All of that RF routing automation, combined with the ability to swap pins in the router makes for a very powerful design tool for complex RF systems like phased arrays.
Our autorouter is topological (operates on continuous geometry rather than grid‑aligned Manhattan traces), and makes route shapes that reminds old hands of the days of manually taping out boards. It looks very different than the ortholinear style of 45° and 90° bends, which raises questions sometimes.
Frankly put, we built a topological autorouter because it has the highest performance on density, signal integrity, and RF. People use JITX to do better on their hardest designs, and we haven't had cause to make the autorouter look 'normal' because that would strictly reduce its performance.
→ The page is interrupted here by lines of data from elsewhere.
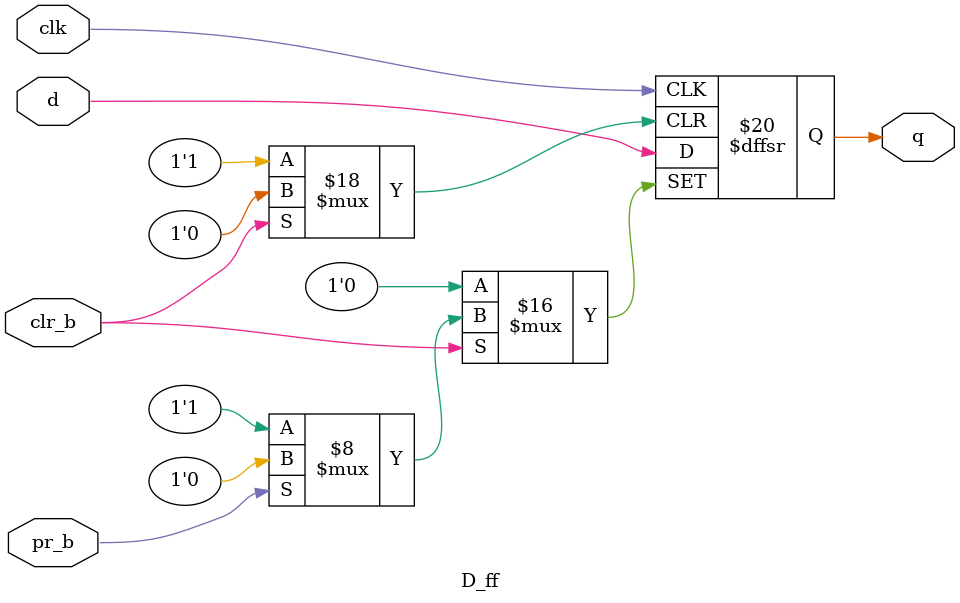
<source format=v>
module D_ff (
    input clk,
    input d,
    input pr_b,
    input clr_b,
    output q );
    reg q;
    always @(posedge clk or negedge pr_b or negedge clr_b)
    begin
        if (pr_b == 0) q <= 1;
        else if (clr_b == 0) q <= 0;
        else q <= d;
    end
endmodule
</source>
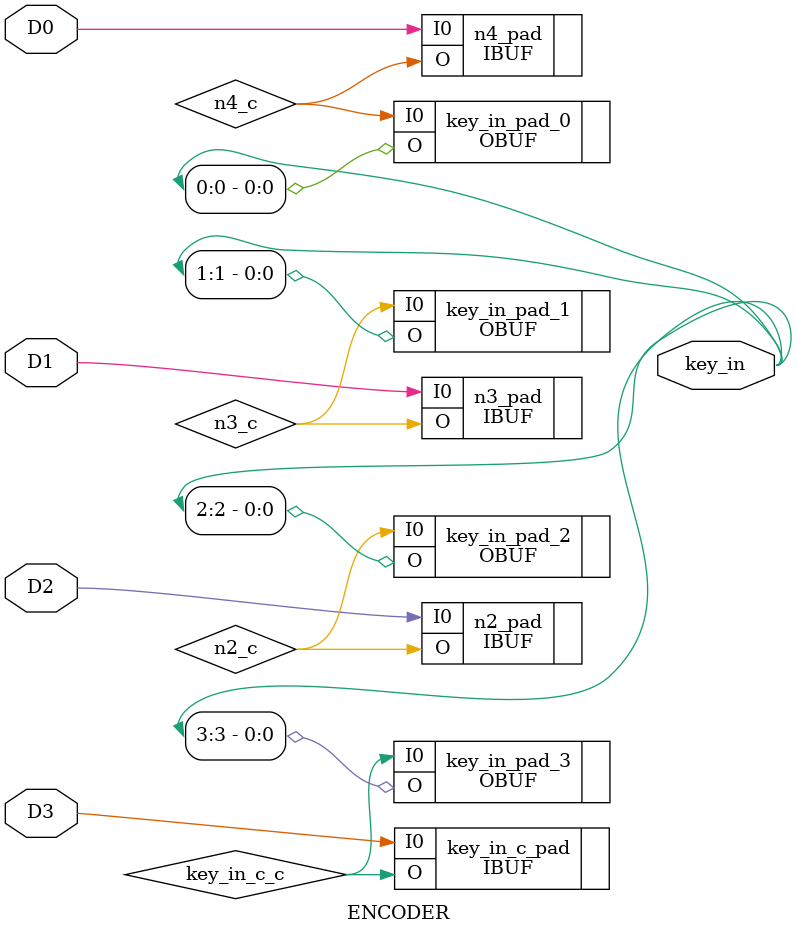
<source format=v>

module ENCODER (D0, D1, D2, D3, key_in);   // encoder.v(1[8:15])
    input D0;   // encoder.v(2[11:13])
    input D1;   // encoder.v(2[14:16])
    input D2;   // encoder.v(2[17:19])
    input D3;   // encoder.v(2[20:22])
    output [3:0]key_in;   // encoder.v(3[18:24])
    
    
    wire n4_c, n3_c, n2_c, key_in_c_c, pwr, gnd;
    
    OBUF key_in_pad_3 (.O(key_in[3]), .I0(key_in_c_c));   // E:/Bin/lse/userware/NT/SYNTHESIS_HEADERS/mach.v(270[8:12])
    OBUF key_in_pad_1 (.O(key_in[1]), .I0(n3_c));   // E:/Bin/lse/userware/NT/SYNTHESIS_HEADERS/mach.v(270[8:12])
    OBUF key_in_pad_0 (.O(key_in[0]), .I0(n4_c));   // E:/Bin/lse/userware/NT/SYNTHESIS_HEADERS/mach.v(270[8:12])
    IBUF n4_pad (.O(n4_c), .I0(D0));   // E:/Bin/lse/userware/NT/SYNTHESIS_HEADERS/mach.v(186[8:12])
    IBUF n3_pad (.O(n3_c), .I0(D1));   // E:/Bin/lse/userware/NT/SYNTHESIS_HEADERS/mach.v(186[8:12])
    IBUF n2_pad (.O(n2_c), .I0(D2));   // E:/Bin/lse/userware/NT/SYNTHESIS_HEADERS/mach.v(186[8:12])
    IBUF key_in_c_pad (.O(key_in_c_c), .I0(D3));   // E:/Bin/lse/userware/NT/SYNTHESIS_HEADERS/mach.v(186[8:12])
    VCC i35 (.X(pwr));
    OBUF key_in_pad_2 (.O(key_in[2]), .I0(n2_c));   // E:/Bin/lse/userware/NT/SYNTHESIS_HEADERS/mach.v(270[8:12])
    GND i34 (.X(gnd));
    
endmodule
//
// Verilog Description of module VCC
// module not written out since it is a black-box. 
//

//
// Verilog Description of module GND
// module not written out since it is a black-box. 
//


</source>
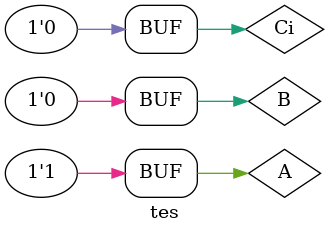
<source format=v>
`timescale 1ns / 1ps


module tes;

	// Inputs
	reg A;
	reg B;
	reg Ci;

	// Outputs
	wire Cout;
	wire S;

	// Instantiate the Unit Under Test (UUT)
	S1b uut (
		.A(A), 
		.B(B), 
		.Ci(Ci), 
		.Cout(Cout), 
		.S(S)
	);

	initial begin
		// Initialize Inputs
		A = 1;
		B = 0;
		Ci = 0;

		// Wait 100 ns for global reset to finish
		#100;
        
		// Add stimulus here

	end
      
endmodule


</source>
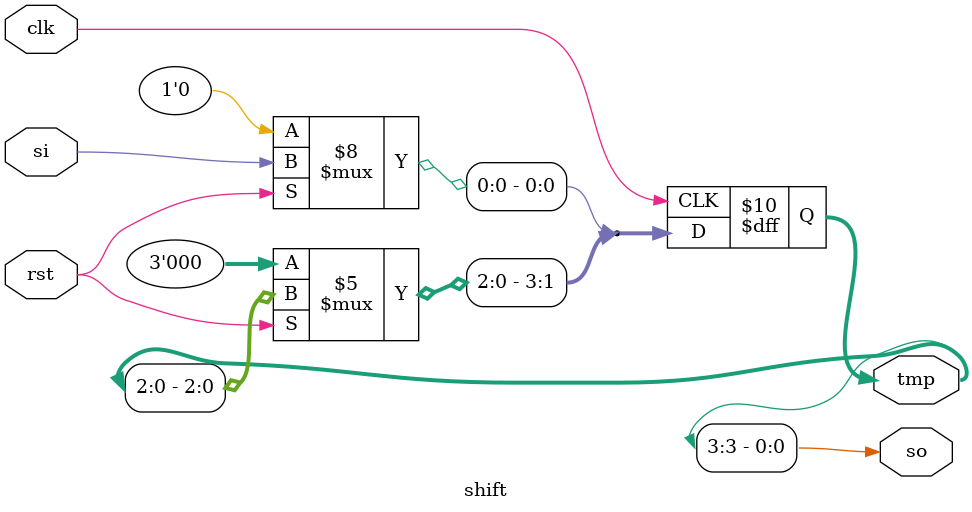
<source format=v>
`timescale 1ns / 1ps


module shift(
    input clk, si,rst,
    output so,
    output reg [3:0] tmp
    );
    always@(posedge clk)
    begin 
    if(rst == 0)
        tmp = 4'b0000;
     else
        begin
        tmp <= tmp << 1;
        tmp[0] <= si;
        end
    end
        assign so = tmp[3];
endmodule

</source>
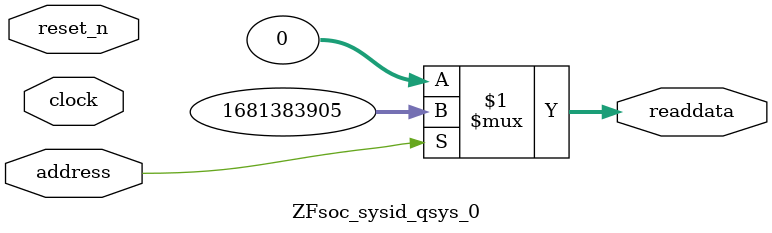
<source format=v>



// synthesis translate_off
`timescale 1ns / 1ps
// synthesis translate_on

// turn off superfluous verilog processor warnings 
// altera message_level Level1 
// altera message_off 10034 10035 10036 10037 10230 10240 10030 

module ZFsoc_sysid_qsys_0 (
               // inputs:
                address,
                clock,
                reset_n,

               // outputs:
                readdata
             )
;

  output  [ 31: 0] readdata;
  input            address;
  input            clock;
  input            reset_n;

  wire    [ 31: 0] readdata;
  //control_slave, which is an e_avalon_slave
  assign readdata = address ? 1681383905 : 0;

endmodule



</source>
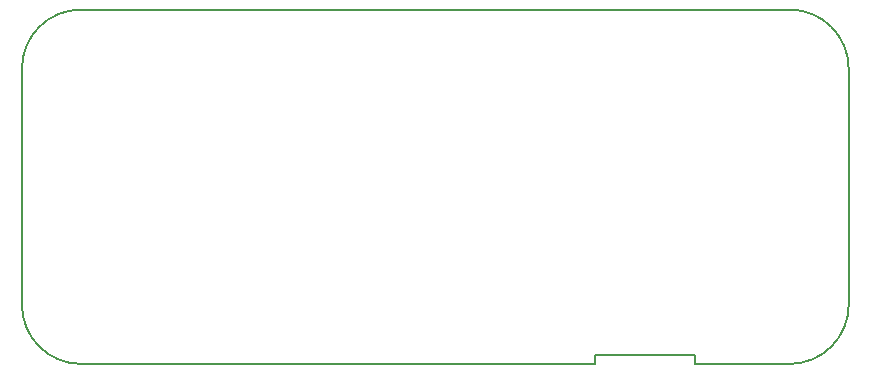
<source format=gm1>
G04 #@! TF.GenerationSoftware,KiCad,Pcbnew,(5.0.2)-1*
G04 #@! TF.CreationDate,2019-10-12T14:48:09+09:00*
G04 #@! TF.ProjectId,Barometer,4261726f-6d65-4746-9572-2e6b69636164,rev?*
G04 #@! TF.SameCoordinates,Original*
G04 #@! TF.FileFunction,Profile,NP*
%FSLAX46Y46*%
G04 Gerber Fmt 4.6, Leading zero omitted, Abs format (unit mm)*
G04 Created by KiCad (PCBNEW (5.0.2)-1) date 2019/10/12 14:48:09*
%MOMM*%
%LPD*%
G01*
G04 APERTURE LIST*
%ADD10C,0.200000*%
%ADD11C,0.150000*%
G04 APERTURE END LIST*
D10*
X120000000Y-105000000D02*
X163500000Y-105000000D01*
D11*
X163500000Y-104250000D02*
X163500000Y-105000000D01*
X172000000Y-104250000D02*
X163500000Y-104250000D01*
X172000000Y-105000000D02*
X172000000Y-104250000D01*
X180000000Y-105000000D02*
X172000000Y-105000000D01*
X185000000Y-100000000D02*
G75*
G02X180000000Y-105000000I-5000000J0D01*
G01*
X120000000Y-105000000D02*
G75*
G02X115000000Y-100000000I0J5000000D01*
G01*
X115000000Y-80000000D02*
G75*
G02X120000000Y-75000000I5000000J0D01*
G01*
X180000000Y-75000000D02*
G75*
G02X185000000Y-80000000I0J-5000000D01*
G01*
D10*
X185000000Y-80000000D02*
X185000000Y-100000000D01*
X115000000Y-80000000D02*
X115000000Y-100000000D01*
X120000000Y-75000000D02*
X180000000Y-75000000D01*
M02*

</source>
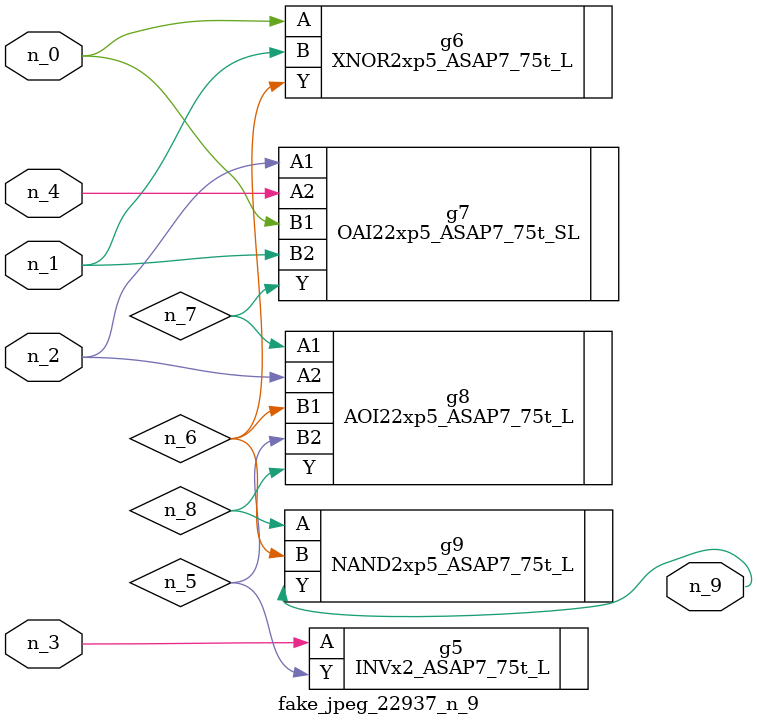
<source format=v>
module fake_jpeg_22937_n_9 (n_3, n_2, n_1, n_0, n_4, n_9);

input n_3;
input n_2;
input n_1;
input n_0;
input n_4;

output n_9;

wire n_8;
wire n_6;
wire n_5;
wire n_7;

INVx2_ASAP7_75t_L g5 ( 
.A(n_3),
.Y(n_5)
);

XNOR2xp5_ASAP7_75t_L g6 ( 
.A(n_0),
.B(n_1),
.Y(n_6)
);

OAI22xp5_ASAP7_75t_SL g7 ( 
.A1(n_2),
.A2(n_4),
.B1(n_0),
.B2(n_1),
.Y(n_7)
);

AOI22xp5_ASAP7_75t_L g8 ( 
.A1(n_7),
.A2(n_2),
.B1(n_6),
.B2(n_5),
.Y(n_8)
);

NAND2xp5_ASAP7_75t_L g9 ( 
.A(n_8),
.B(n_6),
.Y(n_9)
);


endmodule
</source>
This came up with a package routing problem between two chiplet Advanced Interface Bus interfaces. The traditional package routing tool previously used by the customer could fit six traces between these vias. Seven traces could fit with a whole lot of work (because the obstacles aren't exactly at 45 degrees, and if you use curves in that tool, your database balloons in size so quickly that it becomes unusable).
But the JITX topological autorouter could easily flow 8 traces between these obstacles. That's a benefit of 33% extra density when controlling for layout hours (and engineer morale).
As part of AI writing all the code, and in response to a whole lot of customer feedback, we've moved our front-end language from a domain-specific language implemented in Stanza to the much more common Python. We went with a pure-Python strategy for the language implementation, because:
And my goodness it works really well. Any advantage of a custom DSL is completely blown out of the water by the support of modern toolchains, and having AI write all your code and fix all your bugs for you.